**Texte extrait:**
○ ○ ○ ○
Il est impossible d'ignorer les dangers que provoque le tabac. Les informations morbides qui circulent quant à la destruction évidente des autres et de soi-même ne semblent laisser aucune place à cette éventualité rassurante pour le rumeur que l'herbe à tous les maux contiendrait quelque effet bénéfique. Les risques de cancer sont si probants que de telles informations semblent se transformer en interdits. Comment extraire encore une cigarette de son paquet quand il est écrit sur l'emballage : « fumer tue ? » Vous n'avez ni l'intention de vous suicider ni celle de commettre un meurtre et, cependant, votre choix correspond à une semblable alternative qui, de fait, n'en est plus une. Le principe de cette affirmation péremptoire est de vous convaincre que vous ne choisissez pas, que vous êtes une victime consentante du travail de la mort. Vous imaginez être libre en fumant votre cigarette, mais seul a acquis la fierté de sa liberté, celui qui ressent combien il a vaincu le pouvoir de la mort en cessant de fumer.
Parfois l'ancien fumeur apprécie avec une joie inouïe la fumée de cigarette, qui lui rappelle une atmosphère perdue. Souvenir de sa jeunesse tardive quand il passait des nuits à cloper comme un malade en jouant au poker. Sans doute est-il satisfait au temps présent d'être sorti de cette période qui l'aurait conduit plus tôt au cimetière. Il serait pourtant bien tenté de tirer une petite bouffée, de flairer encore le tabac, il sait qu'il encourt le risque de replonger, il sait qu'il survit comme un récidiviste potentiel et que le moindre geste de goûter ce qu'il a abandonné depuis tant d'années deviendra l'occasion de recommencer. Il est persuadé que sa liberté actuelle ne saurait être compromise en cédant un instant à cette irrésistible tentation. Il a d'ailleurs appris à songer à autre chose dès qu'il sent monter en lui un tel désir. Au comble de l'ironie, l'ancien fumeur encourage ceux qui fument en leur disant qu'il n'y a aucune raison de perdre une pareille source de plaisir. Il leur explique combien il a souffert pendant des mois et même des années en cherchant à se débarrasser d'un attrait aussi obsessionnel. Un ancien fumeur m'a dit qu'aujourd'hui encore, vingt ans après avoir pris sa décision d'en finir, il se voyait dans ses rêves une cigarette à la bouche avec des volutes de fumée devant les yeux. Il m'a même dit que c'était pour lui aussi joyeux que l'érection du petit matin.
Les injonctions à ne plus fumer se déclinent comme autant de signes inéluctables de la décrépitude du corps : « Fumer provoque un vieillissement de la peau », « Fumer rend impuissant »... Il ne suffit pas de savoir que l'usage de la cigarette tue, il faut aussi comprendre comment, avant de connaître une fin précoce, la déchéance du corps se réalisera de différentes manières au point que nous sommes assurés d'avoir honte de nous-mêmes. Il faut avoir cette représentation devenue commune que les maux de notre corps, provoqués par le tabac et ses adjuvants, seront si reconnaissables que nous assisterons à notre lente dégénérescence jusqu'à l'expansion métastasique qui, détruisant nos organes, nous donnera le coup de grâce. Voilà la représentation obsédante que les rumeurs invétérés doivent avoir à l'esprit ! L'image d'un corps destiné à devenir une ruine avant de sombrer dans la mort.
○ ○ ○ ○
Dans l'extrait sur le tabac, combien de temps après sa décision d'arrêter l'ancien fumeur cité se voyait-il encore en rêve une cigarette à la bouche ? Les lignes constituent un matériau distinct de l'extrait.

**Données à analyser:**
○ ○ ○ ○
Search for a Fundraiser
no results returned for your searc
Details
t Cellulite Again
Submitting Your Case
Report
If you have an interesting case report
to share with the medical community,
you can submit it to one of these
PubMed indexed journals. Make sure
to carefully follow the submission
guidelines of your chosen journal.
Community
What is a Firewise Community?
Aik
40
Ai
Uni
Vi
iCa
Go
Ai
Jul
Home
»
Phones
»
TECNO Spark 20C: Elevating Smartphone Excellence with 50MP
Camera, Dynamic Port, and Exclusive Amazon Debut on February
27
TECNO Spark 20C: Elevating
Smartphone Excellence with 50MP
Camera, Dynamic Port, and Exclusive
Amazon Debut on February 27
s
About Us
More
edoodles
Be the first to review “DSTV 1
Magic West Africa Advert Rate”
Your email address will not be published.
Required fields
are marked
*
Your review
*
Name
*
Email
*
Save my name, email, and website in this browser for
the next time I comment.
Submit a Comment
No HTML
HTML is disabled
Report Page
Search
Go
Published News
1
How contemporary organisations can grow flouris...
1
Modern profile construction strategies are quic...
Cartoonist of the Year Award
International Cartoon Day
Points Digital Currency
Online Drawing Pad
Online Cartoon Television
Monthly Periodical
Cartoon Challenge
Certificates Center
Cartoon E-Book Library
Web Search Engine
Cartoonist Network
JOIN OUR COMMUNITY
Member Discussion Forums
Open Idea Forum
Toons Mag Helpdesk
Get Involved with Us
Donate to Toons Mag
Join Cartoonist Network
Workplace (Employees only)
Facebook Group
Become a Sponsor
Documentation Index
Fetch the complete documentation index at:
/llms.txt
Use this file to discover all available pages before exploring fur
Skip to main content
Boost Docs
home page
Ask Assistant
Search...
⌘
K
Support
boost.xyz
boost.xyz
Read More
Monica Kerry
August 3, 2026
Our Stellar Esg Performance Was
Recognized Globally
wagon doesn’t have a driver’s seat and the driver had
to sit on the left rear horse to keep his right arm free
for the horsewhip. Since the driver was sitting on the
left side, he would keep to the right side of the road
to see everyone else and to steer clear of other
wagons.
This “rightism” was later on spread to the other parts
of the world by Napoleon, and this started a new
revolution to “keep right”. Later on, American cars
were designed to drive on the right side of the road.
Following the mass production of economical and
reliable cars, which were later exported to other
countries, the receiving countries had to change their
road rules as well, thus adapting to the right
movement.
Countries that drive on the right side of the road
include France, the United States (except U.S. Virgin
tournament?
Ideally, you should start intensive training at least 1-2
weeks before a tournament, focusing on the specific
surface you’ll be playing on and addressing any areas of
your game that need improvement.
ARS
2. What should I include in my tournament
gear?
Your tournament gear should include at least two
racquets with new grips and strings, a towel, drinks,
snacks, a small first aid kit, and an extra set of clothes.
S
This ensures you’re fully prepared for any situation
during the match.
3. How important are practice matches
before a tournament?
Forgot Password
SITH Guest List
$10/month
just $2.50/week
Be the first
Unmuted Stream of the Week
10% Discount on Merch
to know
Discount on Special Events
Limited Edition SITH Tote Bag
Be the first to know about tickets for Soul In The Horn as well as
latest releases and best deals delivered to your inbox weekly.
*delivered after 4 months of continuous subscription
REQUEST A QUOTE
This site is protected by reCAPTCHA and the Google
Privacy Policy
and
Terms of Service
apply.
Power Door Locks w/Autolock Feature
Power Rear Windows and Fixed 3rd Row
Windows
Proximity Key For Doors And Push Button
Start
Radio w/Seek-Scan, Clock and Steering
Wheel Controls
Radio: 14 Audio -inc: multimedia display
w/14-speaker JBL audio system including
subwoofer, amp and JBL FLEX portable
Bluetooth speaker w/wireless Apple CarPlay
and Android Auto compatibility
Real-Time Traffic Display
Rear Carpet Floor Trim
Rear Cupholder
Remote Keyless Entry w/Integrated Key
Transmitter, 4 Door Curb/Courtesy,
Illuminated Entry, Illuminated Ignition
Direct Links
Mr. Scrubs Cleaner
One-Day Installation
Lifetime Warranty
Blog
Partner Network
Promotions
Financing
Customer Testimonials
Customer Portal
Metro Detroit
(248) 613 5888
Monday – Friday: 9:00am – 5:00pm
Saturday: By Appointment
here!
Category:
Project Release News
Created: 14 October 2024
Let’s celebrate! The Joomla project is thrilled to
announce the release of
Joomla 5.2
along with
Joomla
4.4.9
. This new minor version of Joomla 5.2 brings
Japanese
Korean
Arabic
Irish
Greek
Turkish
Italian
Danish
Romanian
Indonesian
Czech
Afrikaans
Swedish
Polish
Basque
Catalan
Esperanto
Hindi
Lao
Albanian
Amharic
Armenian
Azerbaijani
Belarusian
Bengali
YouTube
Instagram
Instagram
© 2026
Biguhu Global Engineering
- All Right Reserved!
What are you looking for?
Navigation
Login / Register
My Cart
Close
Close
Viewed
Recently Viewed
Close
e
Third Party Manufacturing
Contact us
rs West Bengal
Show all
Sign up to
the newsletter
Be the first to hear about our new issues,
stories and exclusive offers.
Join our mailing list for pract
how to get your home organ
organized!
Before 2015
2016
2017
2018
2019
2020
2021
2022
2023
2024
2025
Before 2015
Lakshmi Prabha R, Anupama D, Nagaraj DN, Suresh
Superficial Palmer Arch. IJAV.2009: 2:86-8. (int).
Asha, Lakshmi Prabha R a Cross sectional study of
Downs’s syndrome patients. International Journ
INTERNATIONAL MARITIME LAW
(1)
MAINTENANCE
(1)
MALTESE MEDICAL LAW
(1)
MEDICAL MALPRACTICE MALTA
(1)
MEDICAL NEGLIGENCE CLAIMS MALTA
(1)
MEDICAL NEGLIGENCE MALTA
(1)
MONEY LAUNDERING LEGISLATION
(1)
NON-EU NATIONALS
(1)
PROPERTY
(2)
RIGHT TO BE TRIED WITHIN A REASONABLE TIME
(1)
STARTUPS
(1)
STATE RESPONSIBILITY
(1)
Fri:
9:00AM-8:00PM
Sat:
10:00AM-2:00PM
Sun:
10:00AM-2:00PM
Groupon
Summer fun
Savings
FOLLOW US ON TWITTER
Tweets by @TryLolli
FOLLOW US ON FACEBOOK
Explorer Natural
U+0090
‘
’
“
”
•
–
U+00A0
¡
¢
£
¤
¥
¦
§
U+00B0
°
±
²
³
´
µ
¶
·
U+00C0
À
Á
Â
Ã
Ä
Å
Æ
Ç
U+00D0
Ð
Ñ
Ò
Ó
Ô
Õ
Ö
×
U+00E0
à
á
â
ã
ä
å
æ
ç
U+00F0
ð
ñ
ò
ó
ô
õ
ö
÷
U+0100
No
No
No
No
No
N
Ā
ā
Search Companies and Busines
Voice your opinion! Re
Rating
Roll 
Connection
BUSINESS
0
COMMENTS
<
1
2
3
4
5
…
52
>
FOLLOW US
○ ○ ○ ○
**Réponse écrite:**
Vingt ans après avoir pris sa décision d'en finir.